• [Challenge]: Reproduce each of the lines below word for word, omitting the pictures from your answer.

[Data items]
--- Start ---
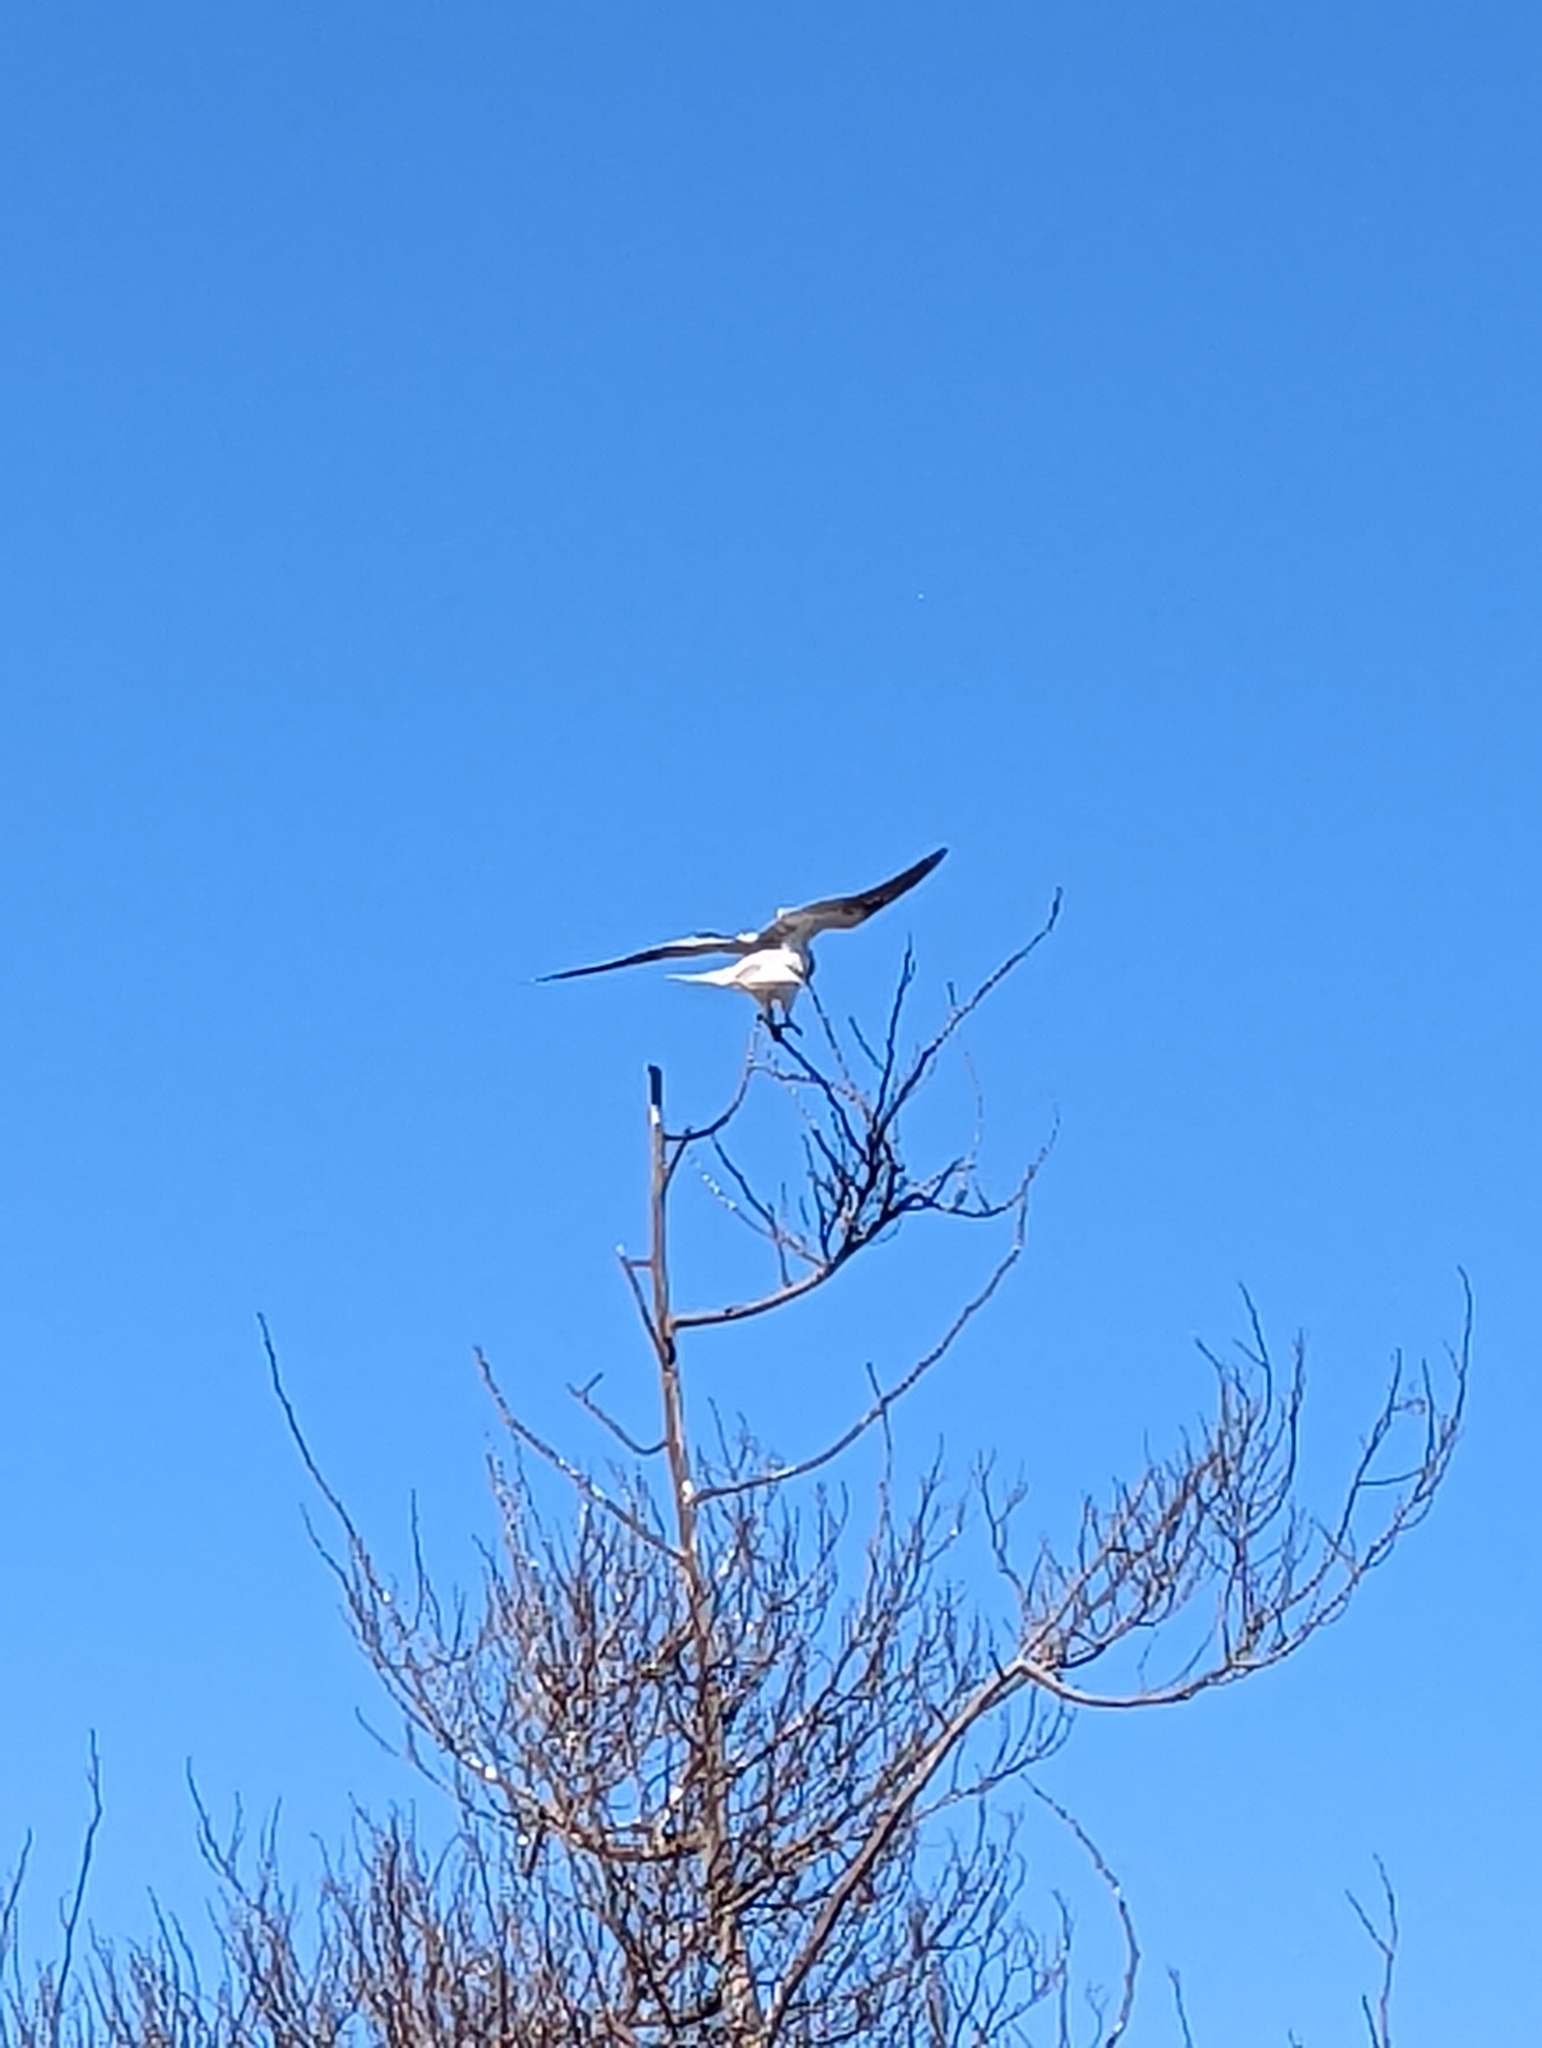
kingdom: Animalia
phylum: Chordata
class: Aves
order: Accipitriformes
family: Accipitridae
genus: Elanus
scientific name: Elanus leucurus
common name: White-tailed kite
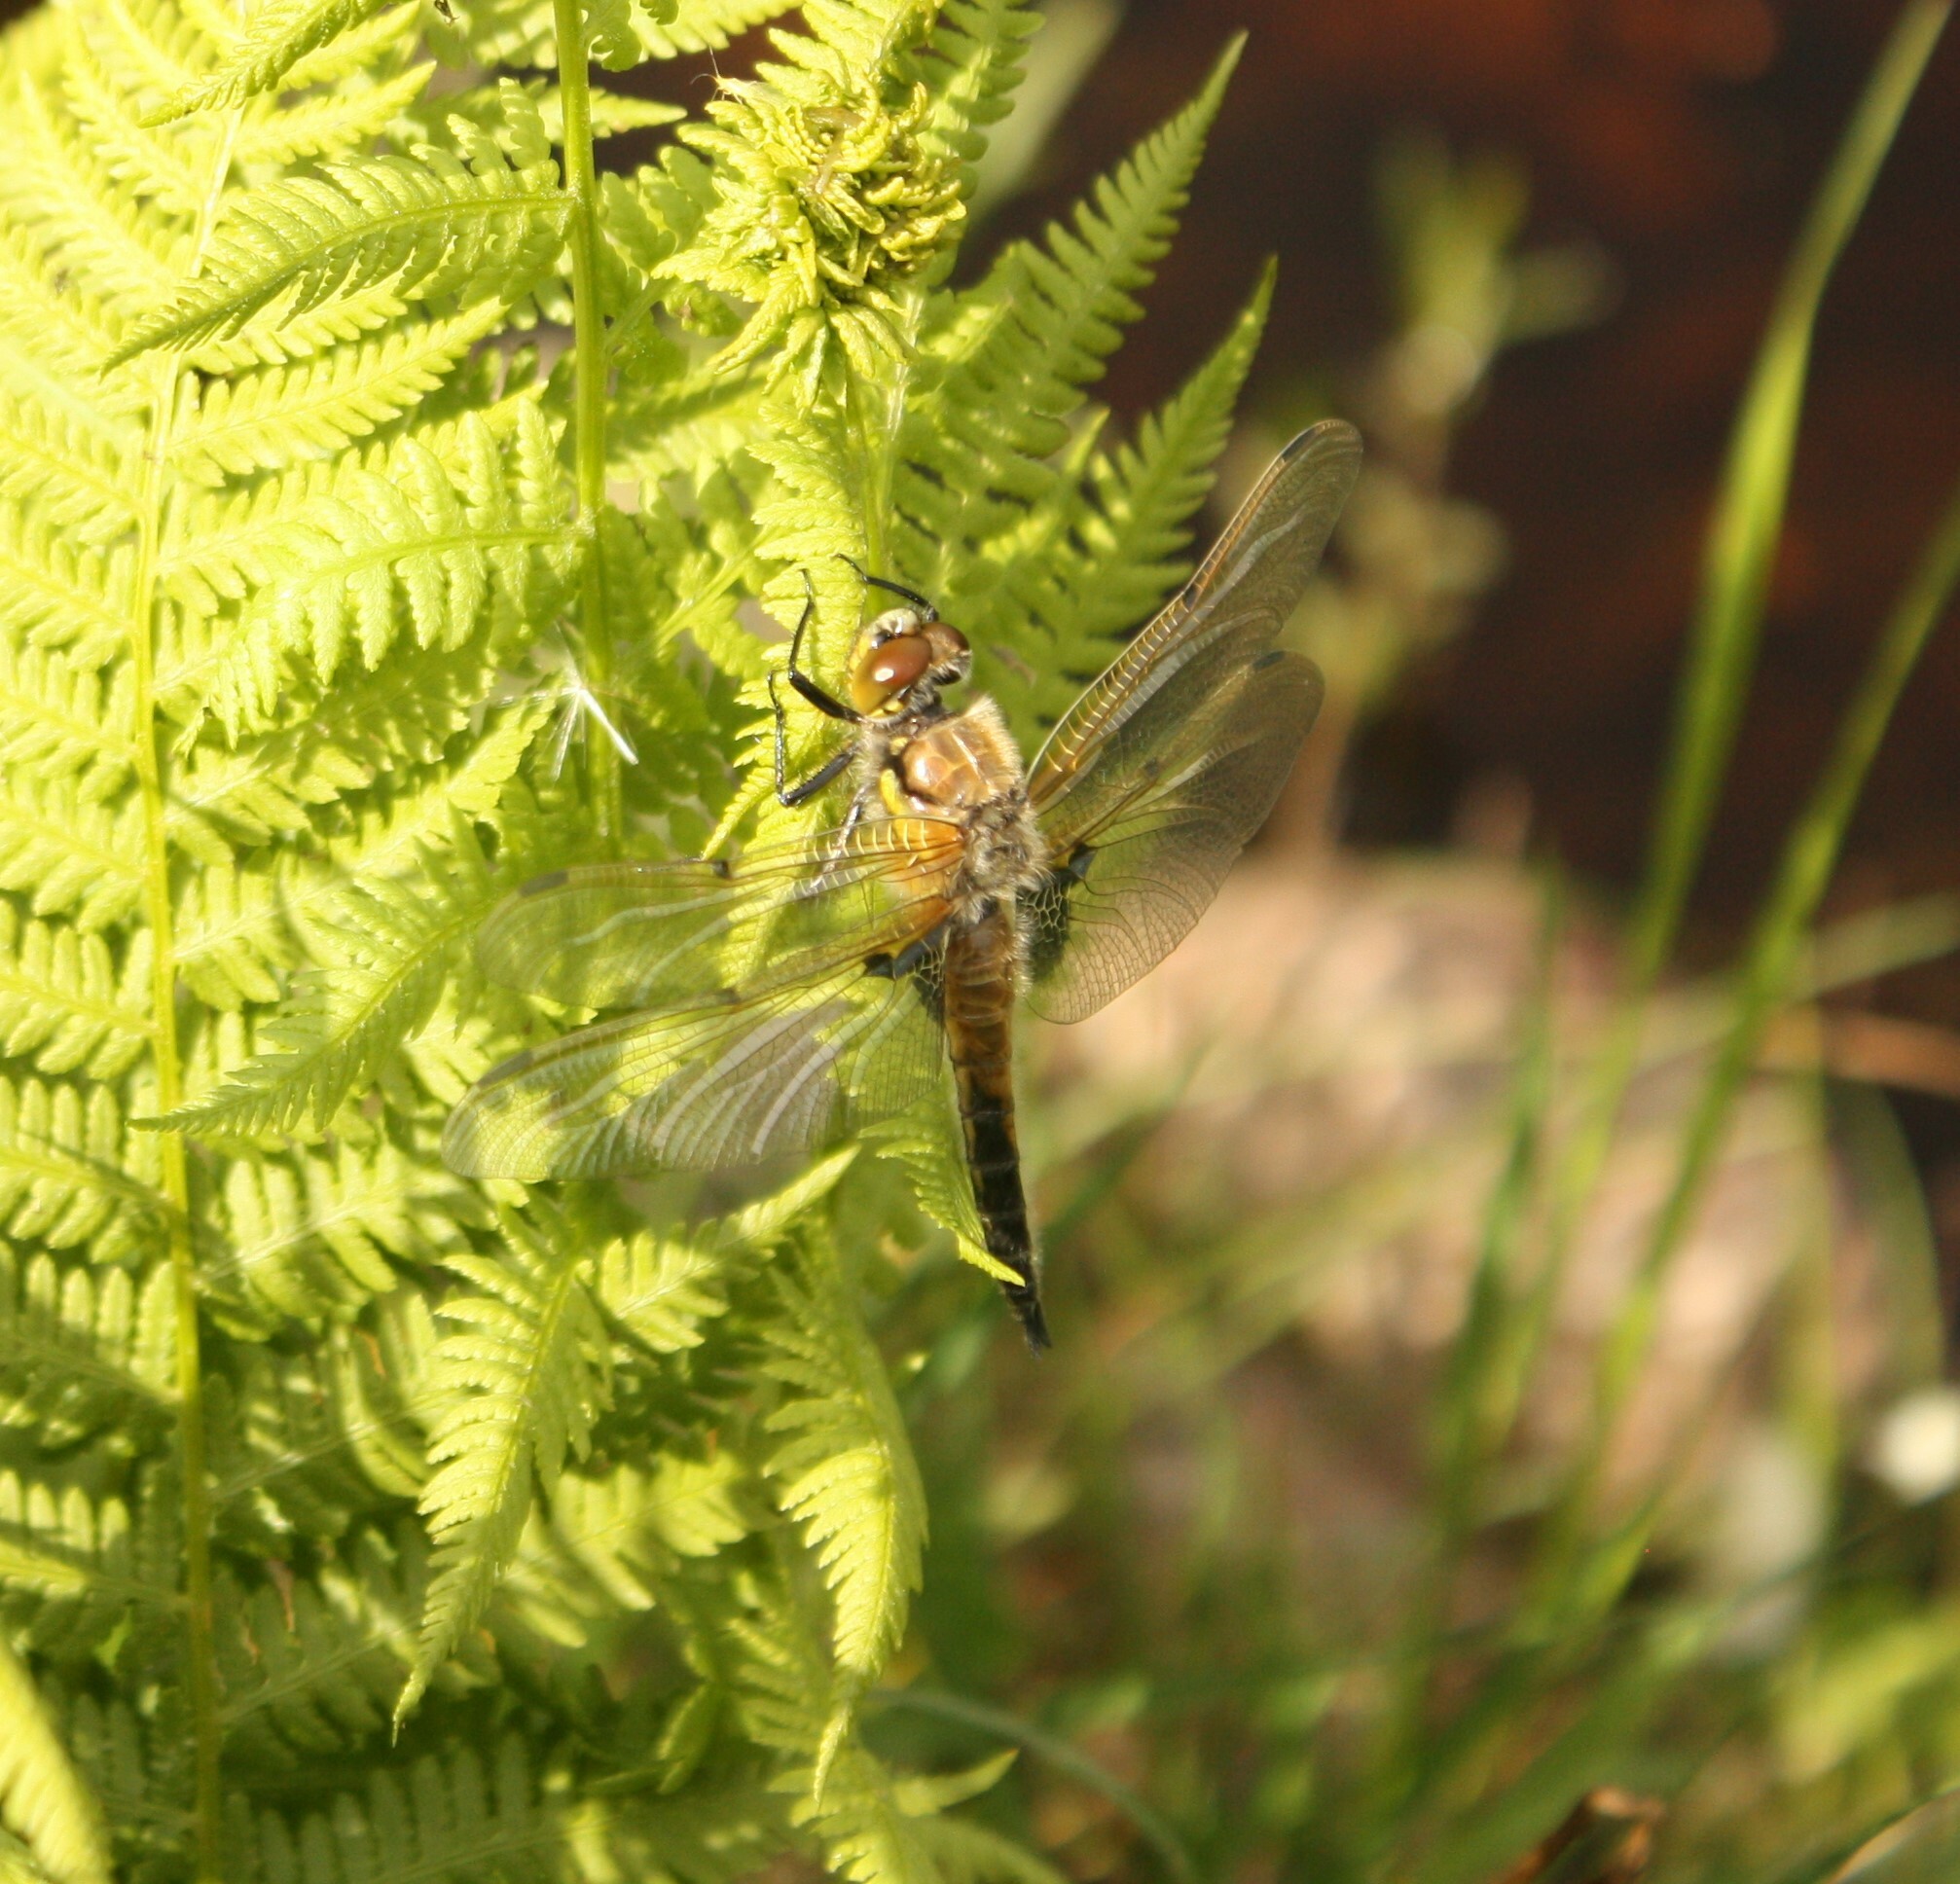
--- End ---
• [Written response]:
kingdom: Animalia
phylum: Chordata
class: Aves
order: Accipitriformes
family: Accipitridae
genus: Elanus
scientific name: Elanus leucurus
common name: White-tailed kite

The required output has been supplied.